We don’t think that additional exceptions are needed – the existing ones seem sensible, and we think that there is no need to add any others. Upholding trans people’s privacy is one of the key principles of a legal gender recognition process, and we think that any additional exceptions may undermine this.

The example that the Scottish Government gives of a potential additional exception – for HR staff to be able to out trans applicants for jobs to other colleagues in their workplace – seems far-reaching and unnecessary. This would seriously undermine trans people’s privacy.

We encourage everyone to respond, and in particular:

·         If you’re a trans person, you could talk about how you would feel knowing that your trans status would not be kept private when you were applying for a job

·         If you are a trans ally, you could talk about why you think trans people deserve privacy around their trans history

Q4: Any other comments: An interested person applying to have a GRC revoked

The Scottish Government is proposing that “a person who has an interest in a gender recognition certificate” could apply to the sheriff to have a GRC revoked on grounds of fraudulent application. It is unclear from the information provided who would constitute “a person who has an interest in a gender recognition certificate”.

We will be asking the Scottish Government to provide greater clarity around this aspect of the draft Bill. We would not want individuals to be able to make frivolous applications to the sheriff to revoke a trans person’s GRC. Such a process might be used by an unsupportive family member, or an ex-spouse, to cause greater difficulty and distress for a trans person whom they would prefer had not obtained legal gender recognition.
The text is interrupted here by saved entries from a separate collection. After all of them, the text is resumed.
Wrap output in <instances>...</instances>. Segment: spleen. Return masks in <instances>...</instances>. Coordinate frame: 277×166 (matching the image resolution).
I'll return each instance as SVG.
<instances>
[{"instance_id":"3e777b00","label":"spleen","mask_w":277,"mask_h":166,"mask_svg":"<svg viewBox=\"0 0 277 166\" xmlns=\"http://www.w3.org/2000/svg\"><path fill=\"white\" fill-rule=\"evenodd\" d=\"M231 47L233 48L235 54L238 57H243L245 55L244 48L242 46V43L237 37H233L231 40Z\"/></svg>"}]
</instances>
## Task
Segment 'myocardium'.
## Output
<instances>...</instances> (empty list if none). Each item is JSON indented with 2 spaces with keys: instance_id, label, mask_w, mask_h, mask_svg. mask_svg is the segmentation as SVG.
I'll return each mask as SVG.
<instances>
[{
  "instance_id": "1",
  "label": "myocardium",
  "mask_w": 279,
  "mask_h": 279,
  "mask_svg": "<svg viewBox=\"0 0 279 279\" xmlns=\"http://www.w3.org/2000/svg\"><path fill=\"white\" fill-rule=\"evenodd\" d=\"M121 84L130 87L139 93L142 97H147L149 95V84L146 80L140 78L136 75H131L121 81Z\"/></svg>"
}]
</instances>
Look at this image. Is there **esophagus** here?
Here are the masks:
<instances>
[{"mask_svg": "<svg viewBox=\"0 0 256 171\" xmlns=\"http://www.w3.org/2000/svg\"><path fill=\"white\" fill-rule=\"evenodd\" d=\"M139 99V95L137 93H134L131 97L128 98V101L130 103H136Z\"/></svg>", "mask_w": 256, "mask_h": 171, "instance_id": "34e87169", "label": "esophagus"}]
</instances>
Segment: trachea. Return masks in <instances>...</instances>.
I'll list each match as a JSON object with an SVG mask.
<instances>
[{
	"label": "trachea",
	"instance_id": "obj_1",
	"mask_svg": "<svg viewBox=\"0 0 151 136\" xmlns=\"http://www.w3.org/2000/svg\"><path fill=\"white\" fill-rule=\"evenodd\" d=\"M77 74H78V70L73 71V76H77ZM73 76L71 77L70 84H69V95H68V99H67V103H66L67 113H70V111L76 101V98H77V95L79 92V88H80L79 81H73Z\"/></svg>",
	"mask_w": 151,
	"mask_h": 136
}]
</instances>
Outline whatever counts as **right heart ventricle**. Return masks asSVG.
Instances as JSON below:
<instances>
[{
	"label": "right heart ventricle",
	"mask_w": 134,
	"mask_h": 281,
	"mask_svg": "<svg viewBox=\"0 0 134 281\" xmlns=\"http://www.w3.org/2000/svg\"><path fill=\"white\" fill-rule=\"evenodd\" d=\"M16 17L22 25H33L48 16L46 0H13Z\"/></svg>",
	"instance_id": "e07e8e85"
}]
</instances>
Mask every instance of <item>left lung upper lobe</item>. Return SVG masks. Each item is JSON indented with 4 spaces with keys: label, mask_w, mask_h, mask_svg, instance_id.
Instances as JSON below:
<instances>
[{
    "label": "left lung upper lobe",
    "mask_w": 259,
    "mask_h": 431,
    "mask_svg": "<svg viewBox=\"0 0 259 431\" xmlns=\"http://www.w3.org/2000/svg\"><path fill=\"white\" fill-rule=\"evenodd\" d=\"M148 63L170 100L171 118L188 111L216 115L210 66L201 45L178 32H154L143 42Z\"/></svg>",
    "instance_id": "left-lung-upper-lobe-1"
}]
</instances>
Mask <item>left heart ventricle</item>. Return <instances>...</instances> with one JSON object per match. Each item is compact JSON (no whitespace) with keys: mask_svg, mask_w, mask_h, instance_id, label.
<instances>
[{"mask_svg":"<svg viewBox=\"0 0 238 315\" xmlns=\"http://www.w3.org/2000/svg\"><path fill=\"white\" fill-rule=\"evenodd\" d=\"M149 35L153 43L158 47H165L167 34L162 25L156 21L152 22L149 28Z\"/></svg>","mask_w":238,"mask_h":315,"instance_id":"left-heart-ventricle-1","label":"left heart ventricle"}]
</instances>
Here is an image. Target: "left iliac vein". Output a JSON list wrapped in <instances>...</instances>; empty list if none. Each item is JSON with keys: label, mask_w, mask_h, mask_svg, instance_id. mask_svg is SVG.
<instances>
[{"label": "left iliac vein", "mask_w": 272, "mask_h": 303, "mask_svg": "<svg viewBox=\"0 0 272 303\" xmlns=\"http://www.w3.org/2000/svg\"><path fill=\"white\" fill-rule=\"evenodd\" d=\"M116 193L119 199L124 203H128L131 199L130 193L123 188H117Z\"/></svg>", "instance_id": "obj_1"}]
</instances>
It is important that any process by which an individual could apply to have another person’s GRC revoked was sensible and limited in who would be considered “a person who has an interest in a gender recognition certificate”.

We encourage everyone to respond, and in particular:

·         If you are a trans person, you may want to leave a comment explaining why you feel that it would be unfair for various individuals to be able to apply to have your GRC revoked

Q4: Any other comments: Ordinarily Resident

 

The Scottish Government is proposing that anyone with a birth or adoption certificate from Scotland, or anyone who is ordinarily resident in Scotland, will be able to apply for a Gender Recognition Certificate.

Requiring someone to be ‘ordinarily resident’ in Scotland may prevent asylum seekers and refugees, or other people without current, valid leave to remain who are in Scotland, from being able to apply for a GRC. We will be calling on the Scottish Government to ensure that no one is unfairly blocked from being able to apply for a GRC.

 

Q5: Impact of reform on other groups

The Scottish Government wants to know if you think the Bill could impact on anyone else.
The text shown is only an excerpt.